### Instructions
**1.** In the passage on prisoners' routines, what must prisoners know before they can create a personal routine?
**2.** Translate this sentence from the passage on prisoners' routines into French: "I cannot always write, I cannot always read, I cannot always play games."

### Document
--- BEGIN ---
Creating personal routines, habits and rituals not only enables prisoners to kill time and structure their day but provides them simultaneously with ‘satisfaction’ and a feeling of ‘security’ (Leo, 23.3.2016). It helps them ‘to navigate their sentence’ (O'Donnell, 2014, p. 199) and to control and experience a sense of personal ownership of time (see also Toch, 1996 [1977], p. 225) and feelings of self-determination, autonomy and freedom of action that are important in order to maintain their sense of self (see also Goffman 1961; Wahidin & Moss, 2004).

[B]eing alone in the cell, or dealing with myself, that’s actually the hardest thing sometimes. I just don’t know then … sometimes, what I should do. I cannot always write, I cannot always read, I cannot always play games. At some point you are tired of it. And then you have to be really creative, do something new, attending a course or something. Working a bit with glass or, yes, that simple stuff. Or I developed a mania for cleaning [the cell]; this is actually very common among prisoners (laughs). And yes, I have a lot of rituals that I practice. Always the same things every day. […] This also gives you a good feeling, security and a good feeling. (Leo, 23.3.2016)

In order to create a personal routine, prisoners must know the official prison schedule (including the staff’s more or less formal routine) and rules. These serve as a frame of reference, and it is therefore important that they remain ‘stable’ and thus predictable (Marco, 4.5.2016). However, as highlighted by O’Donnell (2014, p. 199), ‘habits are comfortable, but when they fossilize the humanity is gradually drained out of human beings’. Prisoners indeed mentioned the need to bring some change into their personal routine:

Whenever I meet a newcomer, I tell him that it is very important to organize oneself. […] But you should always have variety. Because always the same is monotonous. So this means, you start one week like this, the next, another way. Then … It is important, always something as new as possible, not new, because there is nothing new, but maybe a new book, a new newspaper, new information, that is all that is new. (Jonathan, 2.5.2016)
--- END ---
### Collected data
--- BEGIN ---
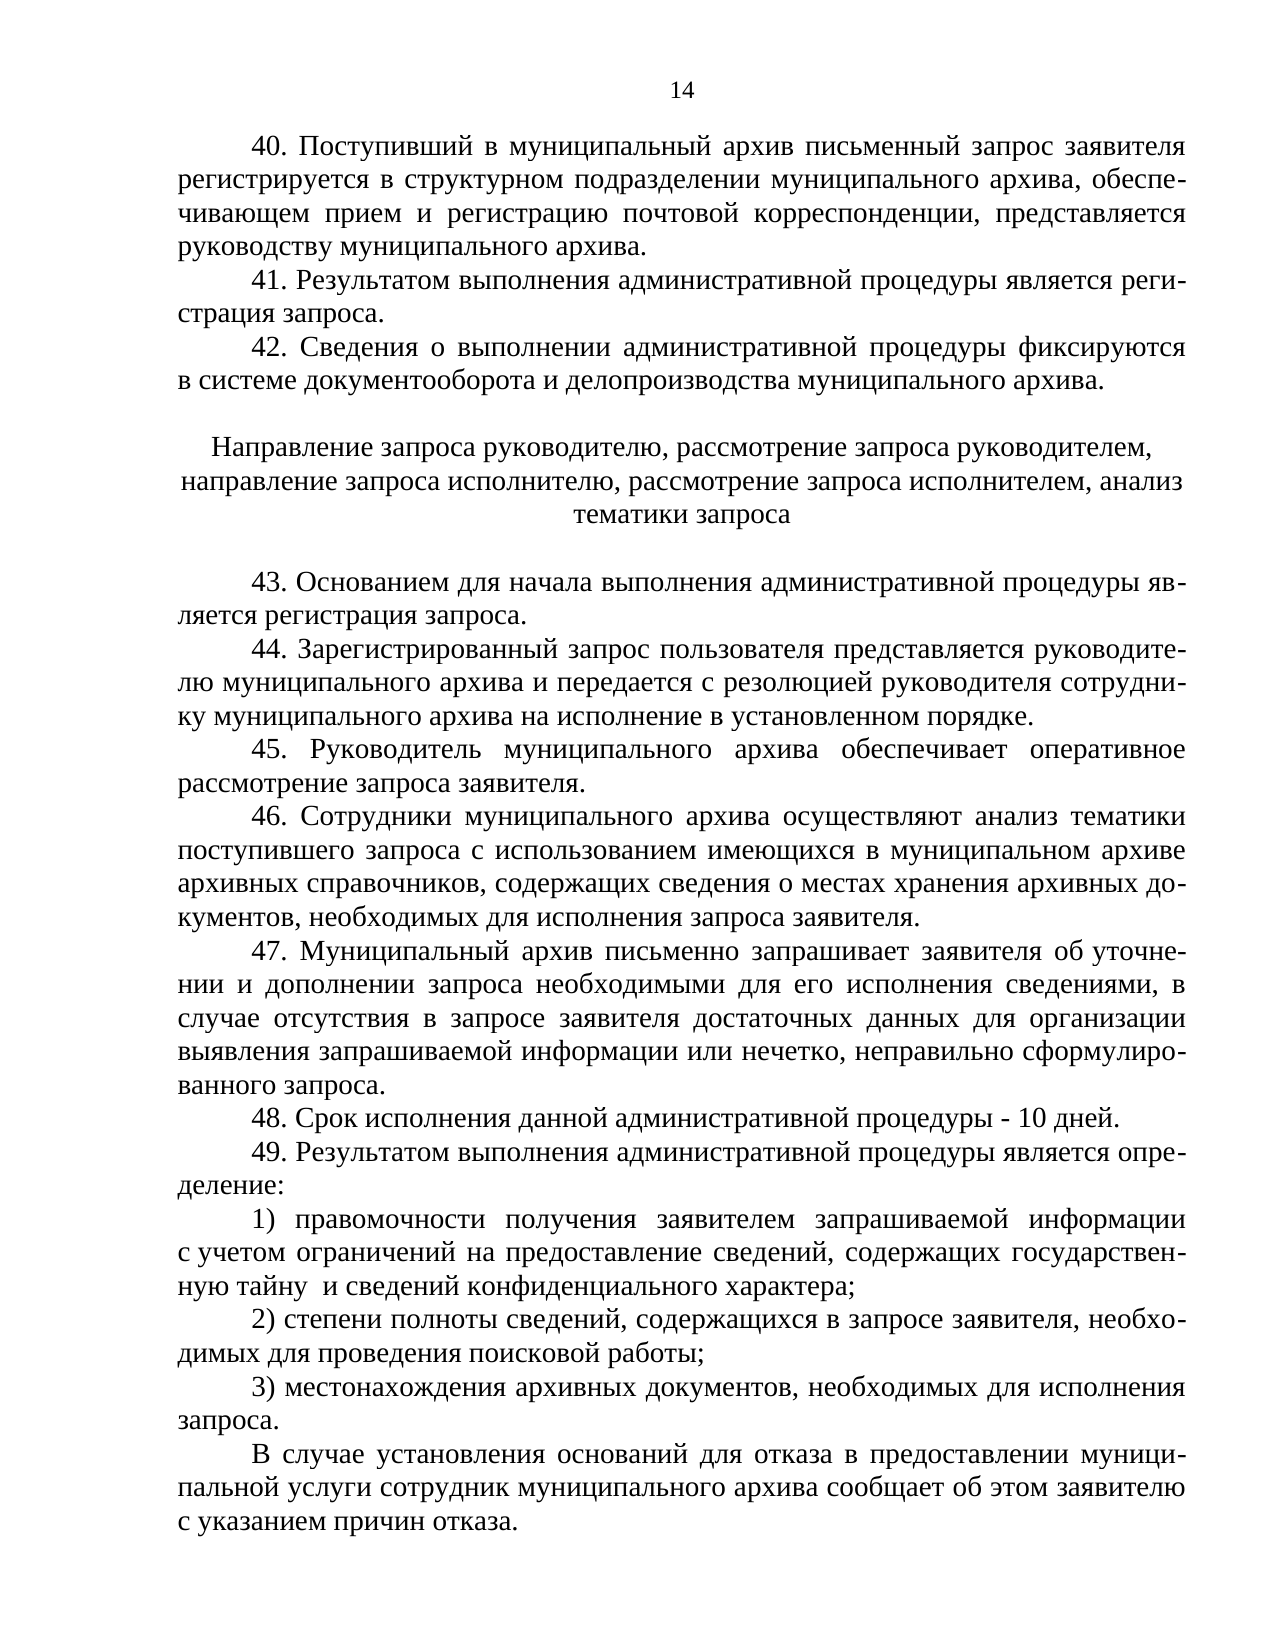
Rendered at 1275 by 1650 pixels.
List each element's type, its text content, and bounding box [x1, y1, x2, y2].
--- END ---
### Exercise results
**1.** They must know the official prison schedule, including the staff's more or less formal routine, and the rules.

**2.** Je ne peux pas toujours écrire, je ne peux pas toujours lire, je ne peux pas toujours jouer à des jeux.